- Work order
Without including any image, repeat every record exactly.

──────── Information ────────

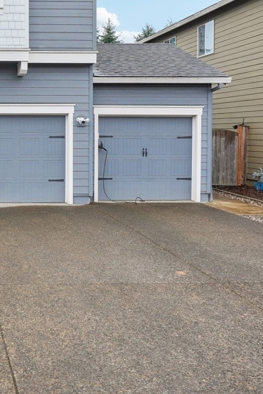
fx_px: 482
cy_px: 147
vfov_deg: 44.1
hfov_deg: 27.3
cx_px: -43
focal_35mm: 44
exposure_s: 1/100
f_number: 8
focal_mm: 20
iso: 400
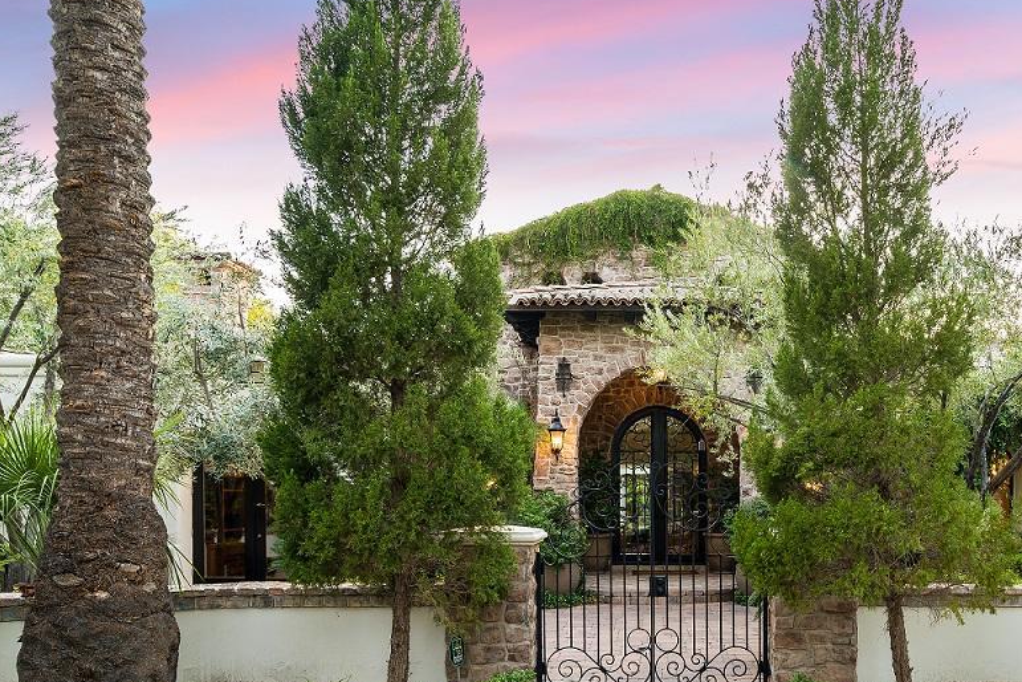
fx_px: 795
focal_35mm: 28
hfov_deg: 64.6
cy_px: 511
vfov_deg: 44.8
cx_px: 635
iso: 100
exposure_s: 1/5
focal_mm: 18
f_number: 7.1
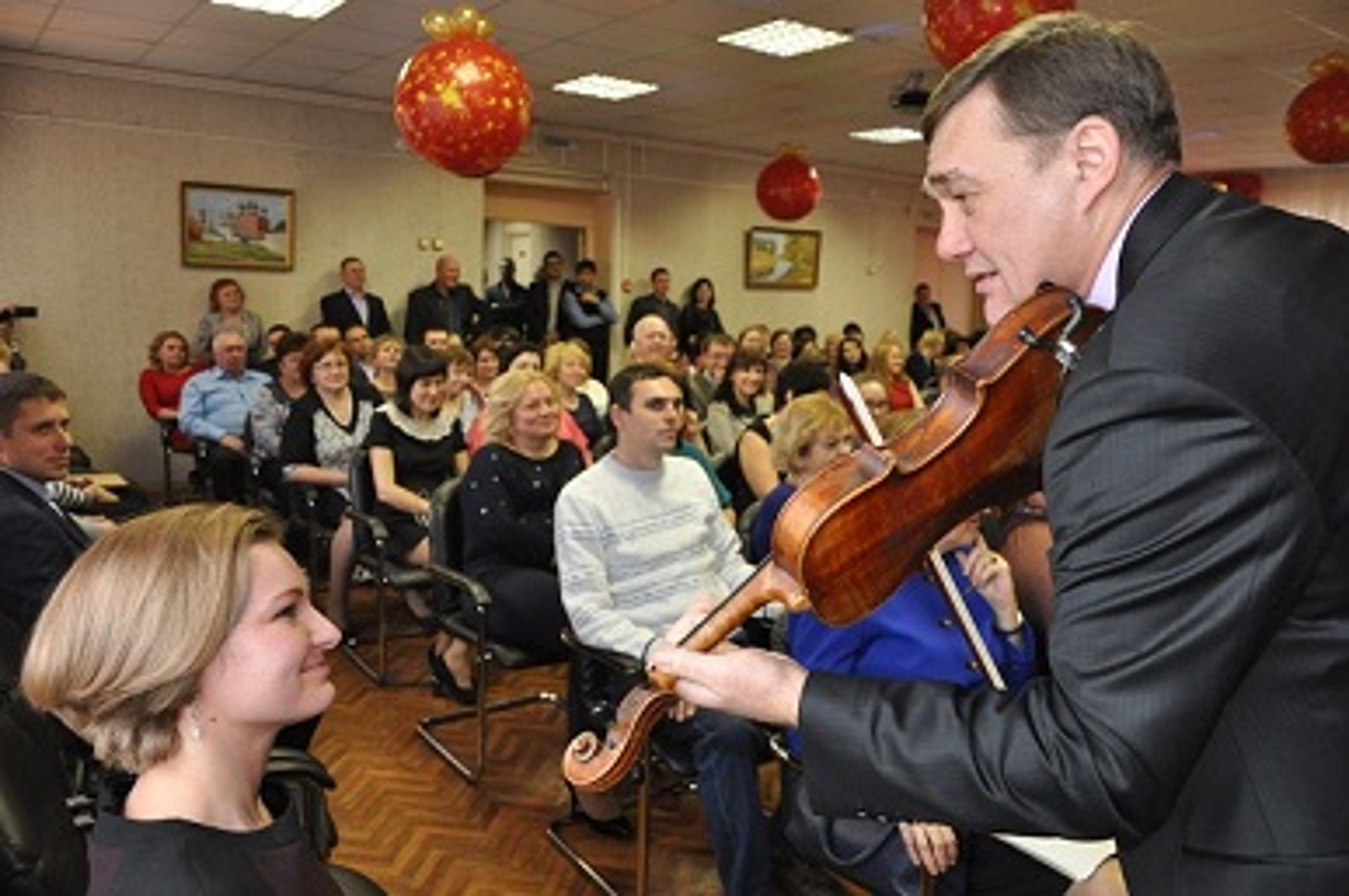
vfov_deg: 47.8
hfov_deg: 67.4
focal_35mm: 27
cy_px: 448
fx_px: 1010
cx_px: 674
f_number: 3.5
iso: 800
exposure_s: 1/60
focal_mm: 18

────────

- Expected output
fx_px: 482
cy_px: 147
vfov_deg: 44.1
hfov_deg: 27.3
cx_px: -43
focal_35mm: 44
exposure_s: 1/100
f_number: 8
focal_mm: 20
iso: 400
fx_px: 795
focal_35mm: 28
hfov_deg: 64.6
cy_px: 511
vfov_deg: 44.8
cx_px: 635
iso: 100
exposure_s: 1/5
focal_mm: 18
f_number: 7.1
vfov_deg: 47.8
hfov_deg: 67.4
focal_35mm: 27
cy_px: 448
fx_px: 1010
cx_px: 674
f_number: 3.5
iso: 800
exposure_s: 1/60
focal_mm: 18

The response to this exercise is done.